→ **Request**: Scan the entries for the word "boot". Every line that has it should be copied.

→ **Available records**:
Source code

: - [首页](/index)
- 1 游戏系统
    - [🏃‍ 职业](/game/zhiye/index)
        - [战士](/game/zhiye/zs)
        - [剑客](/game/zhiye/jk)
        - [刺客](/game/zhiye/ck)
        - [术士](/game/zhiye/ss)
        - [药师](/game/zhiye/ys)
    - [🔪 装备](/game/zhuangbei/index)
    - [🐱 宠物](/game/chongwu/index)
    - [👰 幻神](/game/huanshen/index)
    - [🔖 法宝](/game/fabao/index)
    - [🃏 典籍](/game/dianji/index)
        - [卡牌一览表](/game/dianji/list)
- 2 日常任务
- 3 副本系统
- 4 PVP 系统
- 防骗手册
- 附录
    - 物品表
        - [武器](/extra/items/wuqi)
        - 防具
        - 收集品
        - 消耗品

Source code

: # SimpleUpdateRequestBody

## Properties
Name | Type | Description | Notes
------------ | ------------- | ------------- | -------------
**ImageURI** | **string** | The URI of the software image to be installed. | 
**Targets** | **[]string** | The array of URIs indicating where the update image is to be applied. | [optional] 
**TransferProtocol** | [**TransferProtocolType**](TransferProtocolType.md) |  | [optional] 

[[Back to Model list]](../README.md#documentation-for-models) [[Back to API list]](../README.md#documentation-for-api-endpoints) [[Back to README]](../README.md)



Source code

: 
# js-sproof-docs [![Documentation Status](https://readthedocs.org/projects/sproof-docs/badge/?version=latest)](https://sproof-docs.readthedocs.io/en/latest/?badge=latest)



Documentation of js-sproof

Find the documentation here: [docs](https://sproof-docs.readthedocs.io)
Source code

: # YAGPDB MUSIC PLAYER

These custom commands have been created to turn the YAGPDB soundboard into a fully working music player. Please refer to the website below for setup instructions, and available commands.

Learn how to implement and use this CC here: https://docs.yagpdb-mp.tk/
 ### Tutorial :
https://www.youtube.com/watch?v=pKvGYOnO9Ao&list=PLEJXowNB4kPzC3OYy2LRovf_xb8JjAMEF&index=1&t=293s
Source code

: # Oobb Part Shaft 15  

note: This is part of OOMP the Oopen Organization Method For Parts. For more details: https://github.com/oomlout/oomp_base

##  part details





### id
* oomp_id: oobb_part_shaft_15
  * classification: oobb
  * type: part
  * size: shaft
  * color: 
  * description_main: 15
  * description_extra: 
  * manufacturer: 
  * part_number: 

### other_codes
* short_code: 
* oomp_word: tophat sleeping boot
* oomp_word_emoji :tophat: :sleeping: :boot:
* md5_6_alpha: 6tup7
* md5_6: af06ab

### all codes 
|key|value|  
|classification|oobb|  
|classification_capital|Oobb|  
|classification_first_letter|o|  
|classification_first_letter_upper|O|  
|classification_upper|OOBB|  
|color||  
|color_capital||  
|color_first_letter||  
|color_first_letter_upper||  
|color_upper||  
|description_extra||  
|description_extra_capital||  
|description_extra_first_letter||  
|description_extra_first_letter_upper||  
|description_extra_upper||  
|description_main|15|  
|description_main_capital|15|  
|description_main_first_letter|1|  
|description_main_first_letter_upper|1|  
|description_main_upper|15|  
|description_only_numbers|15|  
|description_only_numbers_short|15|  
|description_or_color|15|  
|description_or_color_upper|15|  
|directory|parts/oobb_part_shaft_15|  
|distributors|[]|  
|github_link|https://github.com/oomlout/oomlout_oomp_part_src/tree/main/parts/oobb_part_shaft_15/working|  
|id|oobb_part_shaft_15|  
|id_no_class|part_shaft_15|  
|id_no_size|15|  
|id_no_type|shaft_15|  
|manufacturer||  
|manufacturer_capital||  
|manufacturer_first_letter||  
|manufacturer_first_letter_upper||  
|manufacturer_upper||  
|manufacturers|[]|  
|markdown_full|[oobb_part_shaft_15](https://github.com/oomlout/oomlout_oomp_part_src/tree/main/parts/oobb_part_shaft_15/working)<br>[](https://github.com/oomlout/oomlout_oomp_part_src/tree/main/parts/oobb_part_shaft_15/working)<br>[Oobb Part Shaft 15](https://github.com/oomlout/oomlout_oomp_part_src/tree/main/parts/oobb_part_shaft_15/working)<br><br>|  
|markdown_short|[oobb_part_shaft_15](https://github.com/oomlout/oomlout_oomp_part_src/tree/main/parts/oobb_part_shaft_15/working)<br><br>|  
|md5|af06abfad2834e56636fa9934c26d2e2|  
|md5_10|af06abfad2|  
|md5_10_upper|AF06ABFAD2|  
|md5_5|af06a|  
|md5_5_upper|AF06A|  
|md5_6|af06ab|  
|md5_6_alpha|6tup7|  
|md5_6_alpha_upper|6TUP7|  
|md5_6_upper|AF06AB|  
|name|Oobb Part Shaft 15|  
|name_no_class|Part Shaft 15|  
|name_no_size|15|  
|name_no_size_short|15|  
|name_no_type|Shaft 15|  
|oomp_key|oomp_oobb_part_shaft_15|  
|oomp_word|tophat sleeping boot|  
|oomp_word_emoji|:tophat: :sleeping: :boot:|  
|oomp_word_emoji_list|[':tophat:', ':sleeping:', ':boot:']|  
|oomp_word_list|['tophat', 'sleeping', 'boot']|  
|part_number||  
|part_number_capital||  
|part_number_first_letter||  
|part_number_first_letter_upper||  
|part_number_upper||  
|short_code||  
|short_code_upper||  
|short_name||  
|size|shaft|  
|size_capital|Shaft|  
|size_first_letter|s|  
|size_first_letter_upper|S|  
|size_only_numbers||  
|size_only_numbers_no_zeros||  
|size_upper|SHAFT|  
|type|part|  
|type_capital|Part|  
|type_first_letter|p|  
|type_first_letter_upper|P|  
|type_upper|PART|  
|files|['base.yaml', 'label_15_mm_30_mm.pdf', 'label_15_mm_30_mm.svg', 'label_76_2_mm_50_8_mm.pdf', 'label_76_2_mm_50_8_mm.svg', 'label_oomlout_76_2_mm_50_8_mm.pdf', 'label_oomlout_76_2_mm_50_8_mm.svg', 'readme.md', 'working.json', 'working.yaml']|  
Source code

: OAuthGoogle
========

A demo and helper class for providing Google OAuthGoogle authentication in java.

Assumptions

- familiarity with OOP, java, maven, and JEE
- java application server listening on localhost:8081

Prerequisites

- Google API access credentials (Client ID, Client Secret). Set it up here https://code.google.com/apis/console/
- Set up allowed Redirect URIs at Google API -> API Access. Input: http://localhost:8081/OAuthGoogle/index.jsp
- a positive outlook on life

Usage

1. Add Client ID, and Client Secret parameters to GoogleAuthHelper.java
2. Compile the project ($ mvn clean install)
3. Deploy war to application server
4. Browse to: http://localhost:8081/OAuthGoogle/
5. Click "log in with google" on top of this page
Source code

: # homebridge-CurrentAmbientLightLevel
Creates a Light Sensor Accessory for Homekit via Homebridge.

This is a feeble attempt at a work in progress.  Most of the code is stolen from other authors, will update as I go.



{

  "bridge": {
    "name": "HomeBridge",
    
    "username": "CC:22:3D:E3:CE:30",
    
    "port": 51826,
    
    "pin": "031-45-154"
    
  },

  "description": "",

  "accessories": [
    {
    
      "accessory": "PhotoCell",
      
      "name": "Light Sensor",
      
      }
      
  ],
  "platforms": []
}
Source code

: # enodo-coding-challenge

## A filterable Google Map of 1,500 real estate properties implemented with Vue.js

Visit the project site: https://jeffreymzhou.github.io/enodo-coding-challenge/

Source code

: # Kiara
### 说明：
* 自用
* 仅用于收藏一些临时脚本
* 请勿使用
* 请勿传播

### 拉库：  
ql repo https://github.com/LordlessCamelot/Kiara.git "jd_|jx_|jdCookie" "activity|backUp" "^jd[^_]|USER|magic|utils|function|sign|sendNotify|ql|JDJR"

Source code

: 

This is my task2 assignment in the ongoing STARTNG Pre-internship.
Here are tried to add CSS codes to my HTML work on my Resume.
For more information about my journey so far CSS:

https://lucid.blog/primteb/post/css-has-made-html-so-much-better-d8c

==

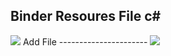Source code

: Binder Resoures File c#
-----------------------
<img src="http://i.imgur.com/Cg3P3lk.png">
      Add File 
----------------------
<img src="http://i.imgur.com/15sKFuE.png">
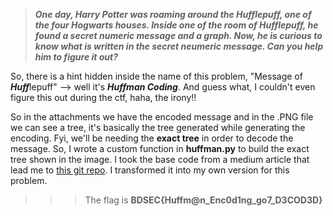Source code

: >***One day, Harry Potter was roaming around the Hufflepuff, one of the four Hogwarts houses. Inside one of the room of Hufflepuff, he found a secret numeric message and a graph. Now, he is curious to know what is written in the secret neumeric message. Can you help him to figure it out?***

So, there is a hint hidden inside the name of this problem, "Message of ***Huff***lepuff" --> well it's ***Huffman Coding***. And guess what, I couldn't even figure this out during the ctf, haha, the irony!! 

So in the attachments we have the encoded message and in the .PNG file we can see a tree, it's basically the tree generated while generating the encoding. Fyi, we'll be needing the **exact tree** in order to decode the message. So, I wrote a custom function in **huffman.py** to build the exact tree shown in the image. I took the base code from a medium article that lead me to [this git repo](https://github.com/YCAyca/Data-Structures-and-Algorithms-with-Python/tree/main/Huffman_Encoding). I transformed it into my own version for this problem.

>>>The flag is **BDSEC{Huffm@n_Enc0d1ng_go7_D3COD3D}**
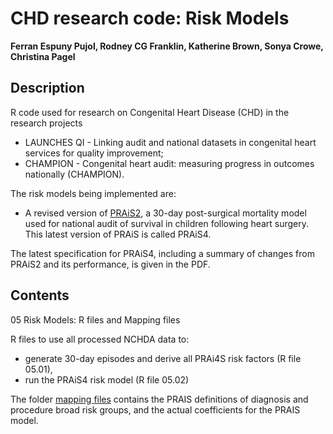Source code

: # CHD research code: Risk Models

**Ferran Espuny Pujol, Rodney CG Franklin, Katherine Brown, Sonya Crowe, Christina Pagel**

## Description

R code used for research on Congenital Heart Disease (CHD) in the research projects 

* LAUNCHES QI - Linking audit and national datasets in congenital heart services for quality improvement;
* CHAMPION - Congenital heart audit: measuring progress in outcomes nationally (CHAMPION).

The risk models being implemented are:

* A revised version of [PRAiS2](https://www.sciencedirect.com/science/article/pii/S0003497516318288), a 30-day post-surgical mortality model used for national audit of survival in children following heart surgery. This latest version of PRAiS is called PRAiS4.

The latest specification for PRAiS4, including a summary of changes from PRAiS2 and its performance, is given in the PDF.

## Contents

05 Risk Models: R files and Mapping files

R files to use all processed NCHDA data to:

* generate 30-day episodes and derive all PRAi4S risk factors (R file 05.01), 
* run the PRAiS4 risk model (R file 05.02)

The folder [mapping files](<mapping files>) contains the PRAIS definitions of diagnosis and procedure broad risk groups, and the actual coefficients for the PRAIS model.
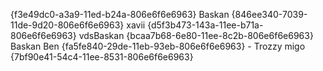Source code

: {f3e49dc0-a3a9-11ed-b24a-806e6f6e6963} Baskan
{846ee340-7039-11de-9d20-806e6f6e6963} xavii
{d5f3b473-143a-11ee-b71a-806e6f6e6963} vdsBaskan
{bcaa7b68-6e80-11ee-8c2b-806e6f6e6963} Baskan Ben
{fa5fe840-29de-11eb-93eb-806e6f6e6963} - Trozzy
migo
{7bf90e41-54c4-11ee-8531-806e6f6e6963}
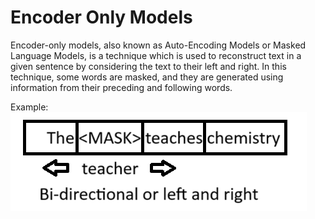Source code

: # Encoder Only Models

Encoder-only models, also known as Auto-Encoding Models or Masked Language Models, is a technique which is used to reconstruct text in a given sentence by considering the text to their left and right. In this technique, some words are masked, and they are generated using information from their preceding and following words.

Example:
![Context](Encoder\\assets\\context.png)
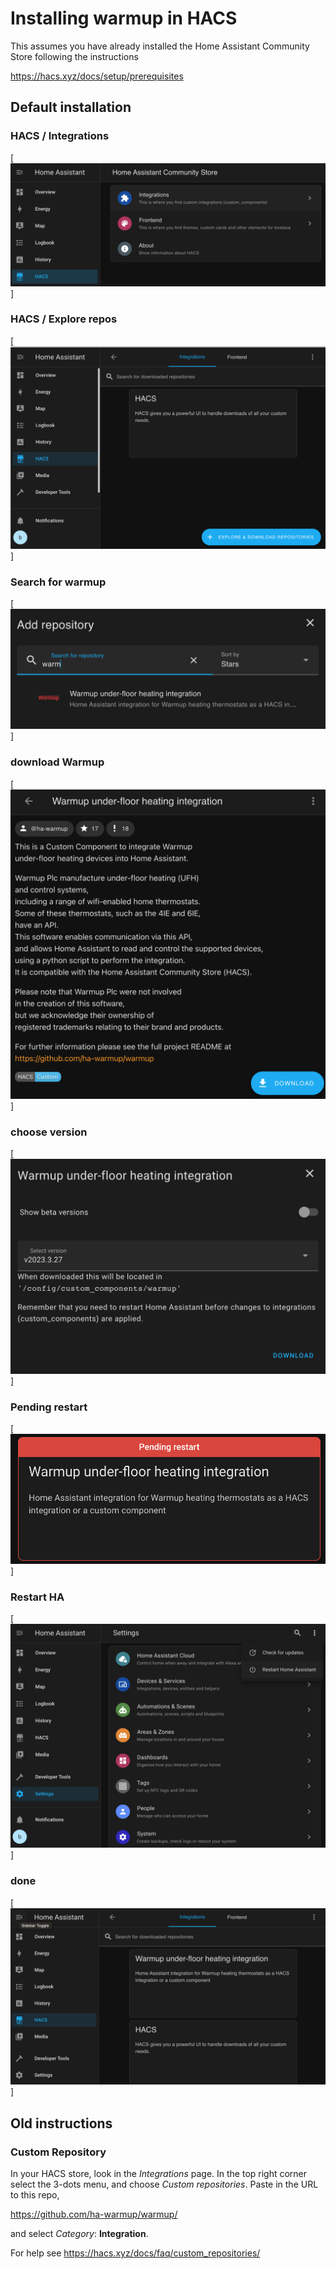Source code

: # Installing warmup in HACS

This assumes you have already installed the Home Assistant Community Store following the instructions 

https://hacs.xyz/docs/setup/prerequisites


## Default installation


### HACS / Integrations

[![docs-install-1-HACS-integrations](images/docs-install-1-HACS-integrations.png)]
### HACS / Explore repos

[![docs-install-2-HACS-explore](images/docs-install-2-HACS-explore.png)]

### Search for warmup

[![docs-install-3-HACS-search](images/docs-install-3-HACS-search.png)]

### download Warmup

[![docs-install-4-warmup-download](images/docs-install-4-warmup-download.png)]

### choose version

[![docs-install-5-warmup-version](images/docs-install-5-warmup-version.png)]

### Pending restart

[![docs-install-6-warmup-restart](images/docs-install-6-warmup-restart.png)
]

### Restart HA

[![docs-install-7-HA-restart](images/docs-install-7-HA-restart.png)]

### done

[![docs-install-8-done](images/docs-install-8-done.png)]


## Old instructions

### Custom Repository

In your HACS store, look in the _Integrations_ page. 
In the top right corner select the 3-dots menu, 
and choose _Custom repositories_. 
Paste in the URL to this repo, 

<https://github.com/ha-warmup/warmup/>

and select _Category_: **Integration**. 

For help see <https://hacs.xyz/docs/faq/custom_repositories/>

→ **Completed task**:
* oomp_word: tophat sleeping boot
* oomp_word_emoji :tophat: :sleeping: :boot:
|oomp_word|tophat sleeping boot|  
|oomp_word_emoji|:tophat: :sleeping: :boot:|  
|oomp_word_emoji_list|[':tophat:', ':sleeping:', ':boot:']|  
|oomp_word_list|['tophat', 'sleeping', 'boot']|  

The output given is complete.